De temps à autre, il vous arrive un bonheur inattendu : celui de lire un livre entièrement satisfaisant, entièrement gratifiant, auquel on adhère aussitôt avec la certitude de sa qualité. La fin de Bartleby de Thierry Bouchard entre dans cette catégorie d’objets rares. Un homme raconte la vie de lecteur de son ami, écrivain portant le nom du personnage de Melville, à l’approche de sa disparition.
Ce n’est pas un poème, encore que son écriture, tout à fait singulière avec ses propositions principales, ou ses mots de statut différent (adjectifs, verbes) qui donnent sens à la phrase, rejetés à la fin de celle-ci, relève autant et parfois plus de la poésie que de la prose. Ce n’est pas un conte moral, et pourtant le personnage dont le texte évoque la fin, créature de fiction extraite d’une œuvre de fiction, la nouvelle Bartleby d’Herman Melville (1856), par l’exemplarité de son destin choisi, semble porteur d’un idéal de vie – lire, écrire – d’une haute exigence.

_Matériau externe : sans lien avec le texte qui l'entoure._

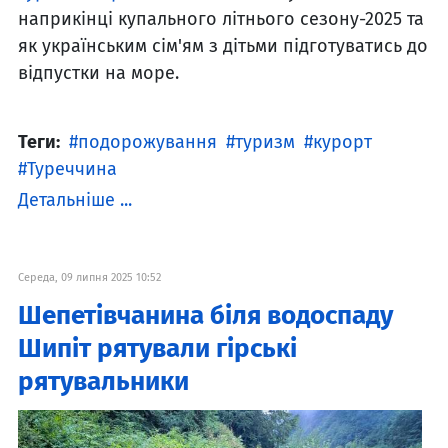
наприкінці купального літнього сезону-2025 та
як українським сім'ям з дітьми підготуватись до
відпустки на море.
Теги:
подорожування
туризм
курорт
Туреччина
Детальніше ...
Середа, 09 липня 2025 10:52
Шепетівчанина біля водоспаду
Шипіт рятували гірські
рятувальники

Ce n’est pas non plus, ou pas tout à fait, une sorte de profession de foi déguisée du narrateur, en quête d’une définition de l’art littéraire, qui trouverait auprès de son ami mourant, un écrivain célèbre du nom de Bartleby, de solides raisons de se conforter dans ses propres convictions de réfractaire.
Réfractaire en effet, le « copiste » de Melville l’est à tout engagement qui l’obligerait à sortir de sa « zone de confort », à la fois minuscule (ses besoins, ses appétits, ses ambitions sociales sont basiques) et défendue avec une force inébranlable grâce à ce mantra : « I would prefer not to », si malaisé à traduire (« Je préfèrerais ne pas » signifiant une énergique fin de non-recevoir ou, en plus atténué, « J’aimerais mieux pas », qui laisse ouverte la porte à des accommodements.
Réfractaire, le narrateur de Thierry Bouchard ne se soucie pas de l’être en toute circonstance, ou face à toute tentation – ce qui est le cas du Bartleby de Melville, marqué, malgré qu’il en ait peut-être, par un fond d’ascétisme protestant –, ou du moins, s’il s’en soucie, son récit n’en porte aucune trace.